§ ENTRIES PROVIDED
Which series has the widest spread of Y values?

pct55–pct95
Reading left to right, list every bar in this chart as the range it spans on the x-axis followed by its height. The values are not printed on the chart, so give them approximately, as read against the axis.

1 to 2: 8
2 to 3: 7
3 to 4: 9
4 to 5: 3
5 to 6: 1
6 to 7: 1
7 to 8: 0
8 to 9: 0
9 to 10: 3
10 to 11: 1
---
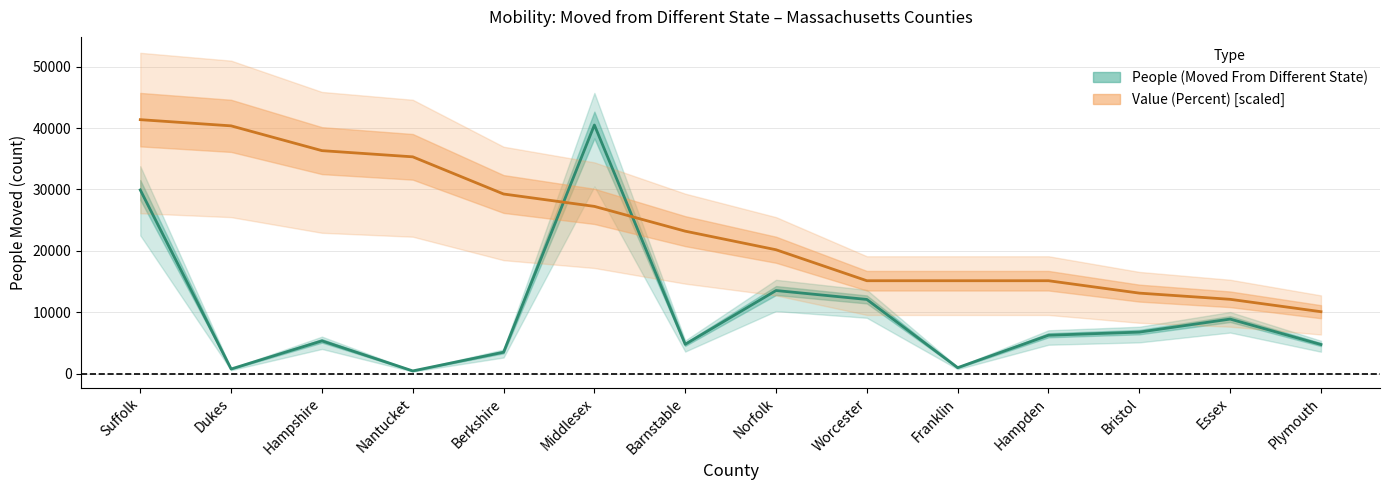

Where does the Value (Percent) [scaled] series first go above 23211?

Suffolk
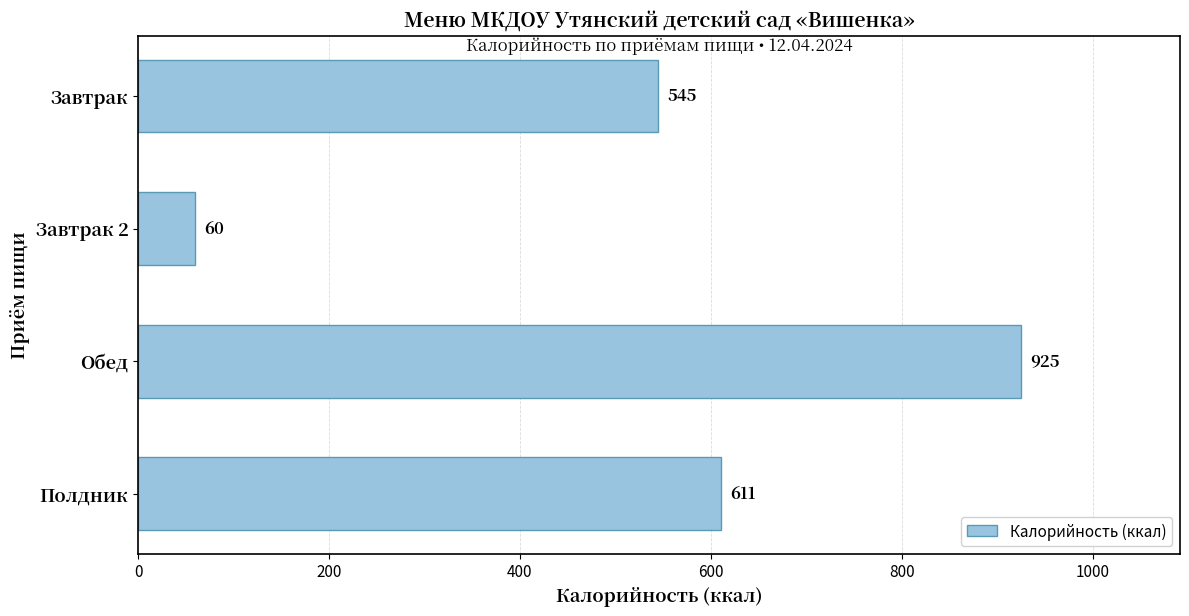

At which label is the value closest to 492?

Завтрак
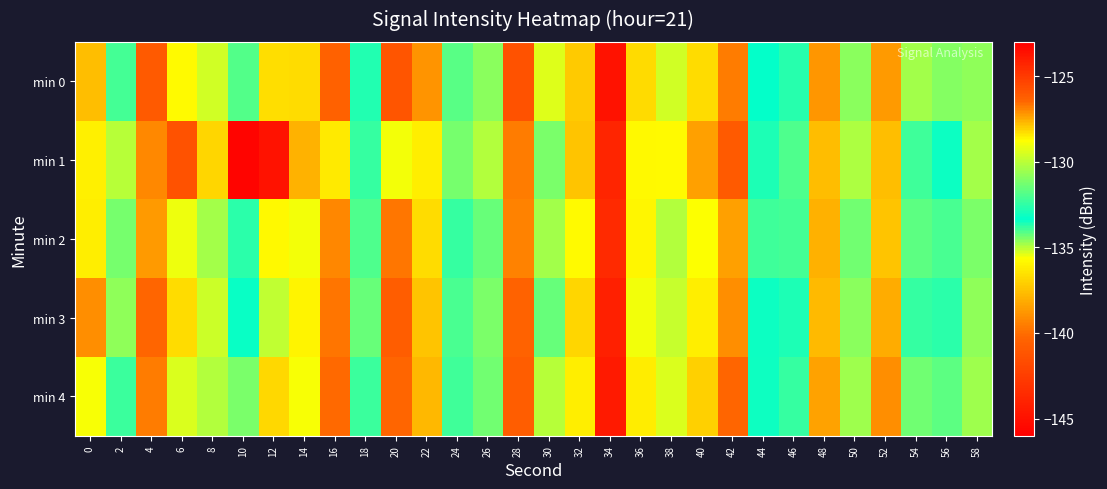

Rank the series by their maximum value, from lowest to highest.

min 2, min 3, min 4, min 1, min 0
---
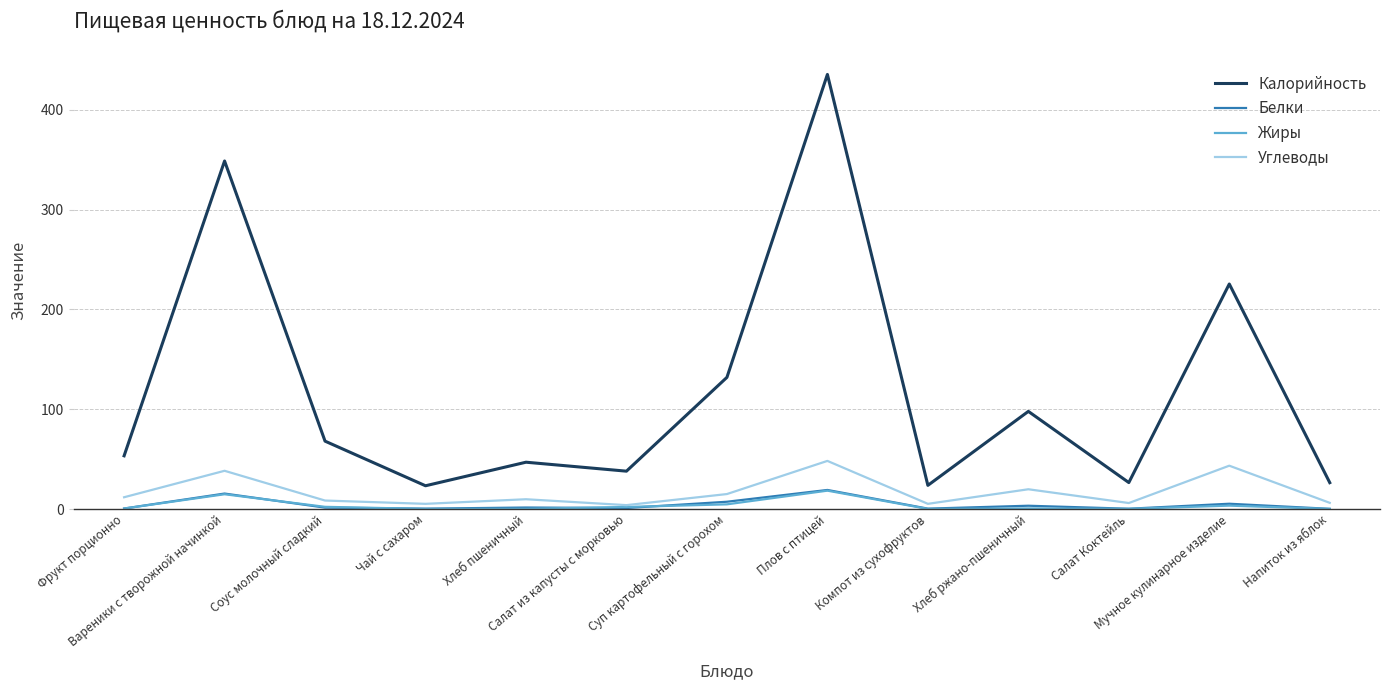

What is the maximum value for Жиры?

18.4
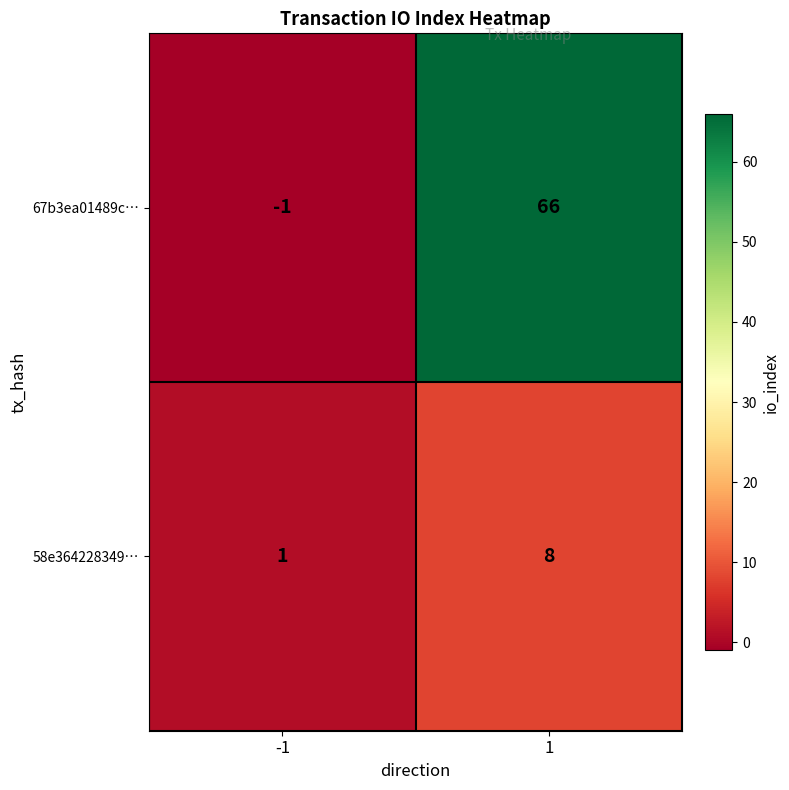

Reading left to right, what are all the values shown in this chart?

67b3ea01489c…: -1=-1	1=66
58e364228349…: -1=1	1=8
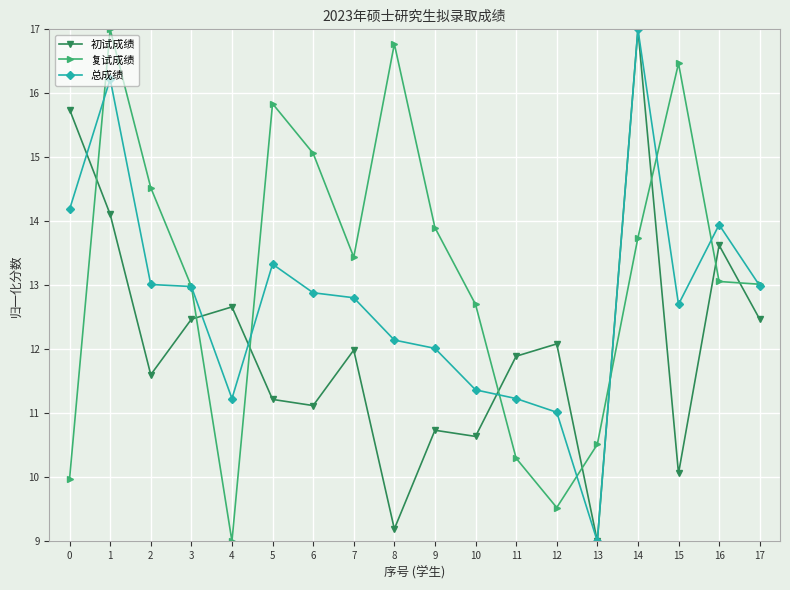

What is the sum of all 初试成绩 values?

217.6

§ INSTRUCTIONS TO FOLLOW
Count how many lines in the material above contain the word "left", and reply with that number alone.

§ RESPONSE BOX
2